It is always difficult to establish comparisons between a truly radical and unique author or work with another with similar qualities working in a different way. But sometimes it’s hard not to see some influencealbeit subtle, and becomes more complicated when decisions are made that make the parallels even more obvious.
This is what happens with one of the most surprising and unique works of Lars Von Trier, which was not produced in the cinema but on the television screen. A series that would not have been possible if David Lynch had not come to push the boundaries of episodic fiction with ‘Twin Peaks’, and that also manages to transgress in a way somewhat similar to what the American series did. His return this year with a new installment years later, in an almost identical way to how ‘Twin Peaks: The Return’ did, make comparisons with ‘The Kingdom‘.
where good and evil meet
With this imperial name the Danish denominates the hospital that will focus the dramas and mysteries of the series throughout two seasons and 8 episodes in total (available to see through Filmin). This modern center is frightening due to its labyrinthine structure and the strange events that take place, which the author attributes to the construction in an old and disturbing swamp where people washed their clothes, creating an inexplicable eternal mist from the vapors of the washed.
Some secrets are too terrible to stay buried seems to tell us that very introduction, explaining how scientific egomania allows doctors to ignore the mystical or the “divine” and how that is going to work against them.

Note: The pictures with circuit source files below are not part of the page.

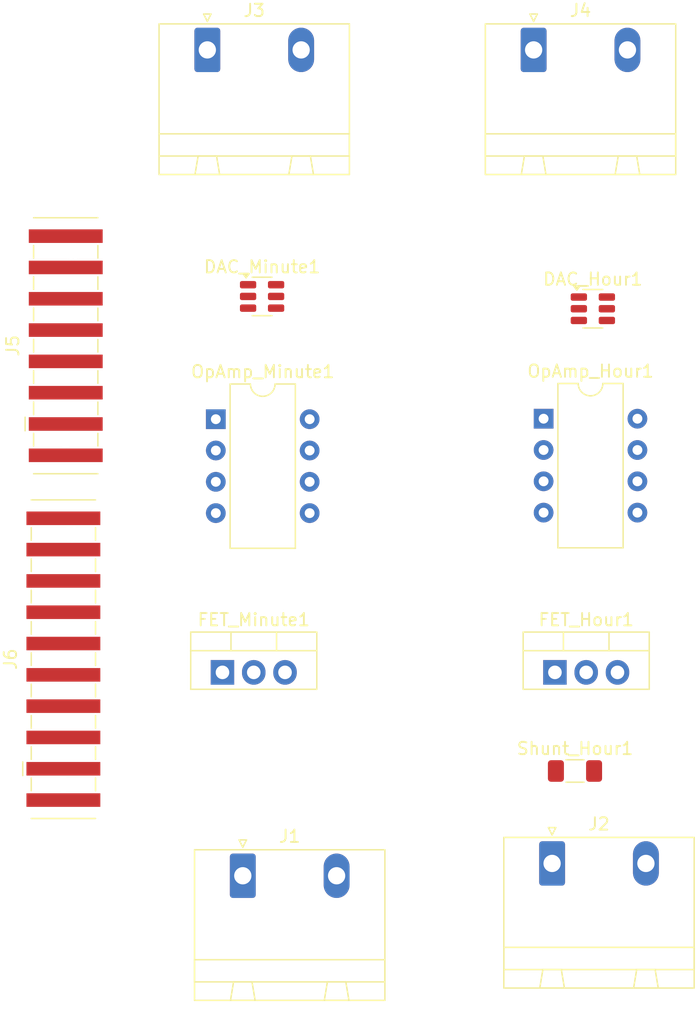
<source format=kicad_pcb>
(kicad_pcb
	(version 20240108)
	(generator "pcbnew")
	(generator_version "8.0")
	(general
		(thickness 1.6)
		(legacy_teardrops no)
	)
	(paper "A4")
	(layers
		(0 "F.Cu" signal)
		(31 "B.Cu" signal)
		(32 "B.Adhes" user "B.Adhesive")
		(33 "F.Adhes" user "F.Adhesive")
		(34 "B.Paste" user)
		(35 "F.Paste" user)
		(36 "B.SilkS" user "B.Silkscreen")
		(37 "F.SilkS" user "F.Silkscreen")
		(38 "B.Mask" user)
		(39 "F.Mask" user)
		(40 "Dwgs.User" user "User.Drawings")
		(41 "Cmts.User" user "User.Comments")
		(42 "Eco1.User" user "User.Eco1")
		(43 "Eco2.User" user "User.Eco2")
		(44 "Edge.Cuts" user)
		(45 "Margin" user)
		(46 "B.CrtYd" user "B.Courtyard")
		(47 "F.CrtYd" user "F.Courtyard")
		(48 "B.Fab" user)
		(49 "F.Fab" user)
		(50 "User.1" user)
		(51 "User.2" user)
		(52 "User.3" user)
		(53 "User.4" user)
		(54 "User.5" user)
		(55 "User.6" user)
		(56 "User.7" user)
		(57 "User.8" user)
		(58 "User.9" user)
	)
	(setup
		(pad_to_mask_clearance 0)
		(allow_soldermask_bridges_in_footprints no)
		(pcbplotparams
			(layerselection 0x00010fc_ffffffff)
			(plot_on_all_layers_selection 0x0000000_00000000)
			(disableapertmacros no)
			(usegerberextensions no)
			(usegerberattributes yes)
			(usegerberadvancedattributes yes)
			(creategerberjobfile yes)
			(dashed_line_dash_ratio 12.000000)
			(dashed_line_gap_ratio 3.000000)
			(svgprecision 4)
			(plotframeref no)
			(viasonmask no)
			(mode 1)
			(useauxorigin no)
			(hpglpennumber 1)
			(hpglpenspeed 20)
			(hpglpendiameter 15.000000)
			(pdf_front_fp_property_popups yes)
			(pdf_back_fp_property_popups yes)
			(dxfpolygonmode yes)
			(dxfimperialunits yes)
			(dxfusepcbnewfont yes)
			(psnegative no)
			(psa4output no)
			(plotreference yes)
			(plotvalue yes)
			(plotfptext yes)
			(plotinvisibletext no)
			(sketchpadsonfab no)
			(subtractmaskfromsilk no)
			(outputformat 1)
			(mirror no)
			(drillshape 1)
			(scaleselection 1)
			(outputdirectory "")
		)
	)
	(net 0 "")
	(net 1 "GND")
	(net 2 "Net-(FET_Hour1-S)")
	(net 3 "Net-(FET_Minute1-S)")
	(net 4 "Net-(FET_Hour1-G)")
	(net 5 "Net-(FET_Hour1-D)")
	(net 6 "Net-(FET_Minute1-G)")
	(net 7 "Net-(FET_Minute1-D)")
	(net 8 "Net-(DAC_Hour1-SCL)")
	(net 9 "unconnected-(DAC_Hour1-A0-Pad6)")
	(net 10 "unconnected-(DAC_Minute1-A0-Pad6)")
	(net 11 "Net-(DAC_Minute1-VOUT)")
	(net 12 "Net-(J3-Pin_1)")
	(net 13 "Net-(J4-Pin_2)")
	(net 14 "unconnected-(J6-Pin_8-Pad8)")
	(net 15 "unconnected-(J6-Pin_7-Pad7)")
	(net 16 "unconnected-(J6-Pin_2-Pad2)")
	(net 17 "unconnected-(J6-Pin_1-Pad1)")
	(net 18 "unconnected-(J6-Pin_3-Pad3)")
	(net 19 "unconnected-(J6-Pin_6-Pad6)")
	(net 20 "unconnected-(J5-Pin_6-Pad6)")
	(net 21 "unconnected-(J5-Pin_5-Pad5)")
	(net 22 "unconnected-(J5-Pin_4-Pad4)")
	(net 23 "unconnected-(J5-Pin_1-Pad1)")
	(footprint "Connector_Phoenix_GMSTB:PhoenixContact_GMSTBA_2,5_2-G-7,62_1x02_P7.62mm_Horizontal" (layer "F.Cu") (at 116 135.5))
	(footprint "Resistor_SMD:R_1206_3216Metric_Pad1.30x1.75mm_HandSolder" (layer "F.Cu") (at 117.86 128))
	(footprint "Package_DIP:CERDIP-8_W7.62mm_SideBrazed" (layer "F.Cu") (at 115.31 99.42))
	(footprint "Connector_Phoenix_GMSTB:PhoenixContact_GMSTBA_2,5_2-G-7,62_1x02_P7.62mm_Horizontal" (layer "F.Cu") (at 88 69.5))
	(footprint "Connector_Harting:Harting_har-flexicon_14110613001xxx_1x06-MP_P2.54mm_Vertical" (layer "F.Cu") (at 76.5 93.5 90))
	(footprint "Package_DIP:CERDIP-8_W7.62mm_SideBrazed" (layer "F.Cu") (at 88.69 99.46))
	(footprint "Connector_Phoenix_GMSTB:PhoenixContact_GMSTBA_2,5_2-G-7,62_1x02_P7.62mm_Horizontal" (layer "F.Cu") (at 114.5 69.5))
	(footprint "Package_TO_SOT_THT:TO-220-3_Vertical" (layer "F.Cu") (at 89.23 120))
	(footprint "Package_TO_SOT_SMD:SOT-23-6" (layer "F.Cu") (at 92.4475 89.5))
	(footprint "Connector_Harting:Harting_har-flexicon_14110813001xxx_1x08-MP_P2.54mm_Vertical" (layer "F.Cu") (at 76.31 118.93 90))
	(footprint "Package_TO_SOT_THT:TO-220-3_Vertical" (layer "F.Cu") (at 116.23 120))
	(footprint "Connector_Phoenix_GMSTB:PhoenixContact_GMSTBA_2,5_2-G-7,62_1x02_P7.62mm_Horizontal" (layer "F.Cu") (at 90.88 136.5))
	(footprint "Package_TO_SOT_SMD:SOT-23-6" (layer "F.Cu") (at 119.31 90.5))
)

</source>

Different and increasingly bizarre elements will be found with the episodescompletely disrupting the lives of the professionals of El Reino.
With these airs dark fantasy and quite bad slime, which also translates through a black comedy, Von Trier creates his own twisted version of soap operas centered on medical dramas. Inspired by the freedom of the aforementioned ‘Twin Peaks’, she tries to make a reflection of the collision between the apparent goodness in small communities that ends up absolutely corrupted by a mysterious but latent evil that progresses uncontrollably.

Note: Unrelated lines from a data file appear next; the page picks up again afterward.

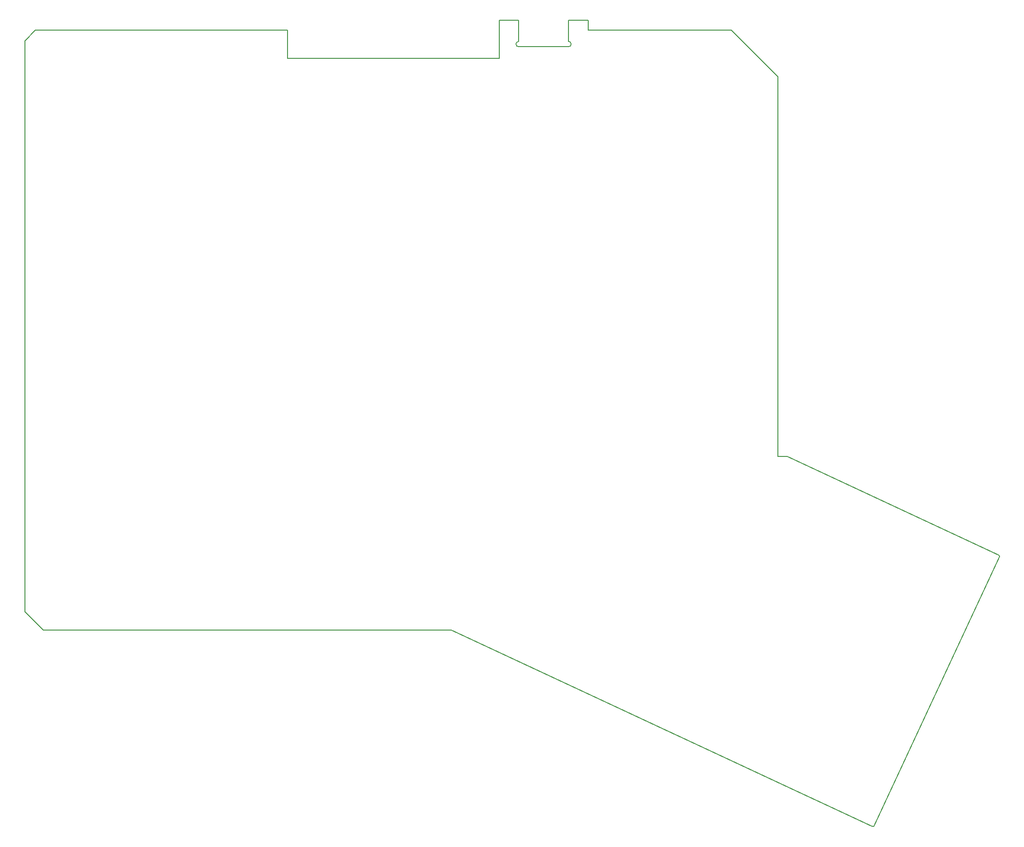
<source format=gm1>
G04 #@! TF.GenerationSoftware,KiCad,Pcbnew,5.1.6-c6e7f7d~87~ubuntu20.04.1*
G04 #@! TF.CreationDate,2020-08-07T18:47:16+02:00*
G04 #@! TF.ProjectId,ICEDLeft,49434544-4c65-4667-942e-6b696361645f,1.2b*
G04 #@! TF.SameCoordinates,Original*
G04 #@! TF.FileFunction,Profile,NP*
%FSLAX46Y46*%
G04 Gerber Fmt 4.6, Leading zero omitted, Abs format (unit mm)*
G04 Created by KiCad (PCBNEW 5.1.6-c6e7f7d~87~ubuntu20.04.1) date 2020-08-07 18:47:16*
%MOMM*%
%LPD*%
G01*
G04 APERTURE LIST*
G04 #@! TA.AperFunction,Profile*
%ADD10C,0.127000*%
G04 #@! TD*
G04 APERTURE END LIST*
D10*
X118999000Y-27559000D02*
X144780000Y-27559000D01*
X118999000Y-25781000D02*
X118999000Y-27559000D01*
X115468400Y-25781000D02*
X118999000Y-25781000D01*
X102997000Y-25781000D02*
X106527600Y-25781000D01*
X102997000Y-25781000D02*
X102997000Y-32639000D01*
X115468400Y-30530800D02*
G75*
G03*
X115963700Y-30035500I0J495300D01*
G01*
X115963700Y-30035500D02*
G75*
G03*
X115468400Y-29540200I-495300J0D01*
G01*
X106032300Y-30035500D02*
G75*
G03*
X106527600Y-30530800I495300J0D01*
G01*
X106527600Y-29540200D02*
G75*
G03*
X106032300Y-30035500I0J-495300D01*
G01*
X106527600Y-30530800D02*
X115468400Y-30530800D01*
X106527600Y-29540200D02*
X106527600Y-25781000D01*
X115468400Y-25781000D02*
X115468400Y-29540200D01*
X153162000Y-35941000D02*
X144780000Y-27559000D01*
X153162000Y-104267000D02*
X154813000Y-104267000D01*
X153162000Y-35941000D02*
X153162000Y-104267000D01*
X17653000Y-29464000D02*
X19558000Y-27559000D01*
X17653000Y-132207000D02*
X20955000Y-135509000D01*
X17653000Y-29464000D02*
X17653000Y-132207000D01*
X193040000Y-122301000D02*
X192913000Y-122047000D01*
X170053000Y-170815000D02*
X170434000Y-170815000D01*
X193040000Y-122301000D02*
X170434000Y-170815000D01*
X90170000Y-135509000D02*
X94361000Y-135509000D01*
X170053000Y-170815000D02*
X94361000Y-135509000D01*
X192913000Y-122047000D02*
X154813000Y-104267000D01*
X90170000Y-135509000D02*
X20955000Y-135509000D01*
X64897000Y-27559000D02*
X19558000Y-27559000D01*
X64897000Y-32639000D02*
X64897000Y-27559000D01*
X102997000Y-32639000D02*
X64897000Y-32639000D01*
M02*

</source>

‘The kingdom’: tragedy will fall on you
Of course its virtues are not limited to those of the Lynch series. ‘The Kingdom’ is pure Von Trier with his radical aesthetics and anti-spectacle, still following the parameters of Dogma 95 that he had stipulated in his youth. His way of writhing with pleasure ridiculing and torturing the characters is also a trademark, as is his way of disturbing the viewer with terrible ideas or creepy images, as well as frustrating them with mysteries to which he does not intend to give easy answers.
It is not a series that one comes to see to settle down and that they give everything well tied. The Dane wants to introduce us to the perfect collision of worlds: good and evil, science and the spiritual. ‘The Kingdom’ manages to be riveting in its pursuit and descent into madness, brilliantly twisted thanks to that variety show vibe that Von Trier himself lampoons at the end of each episode. One of the essential jewels of his career that is worth enjoying now that it is streaming.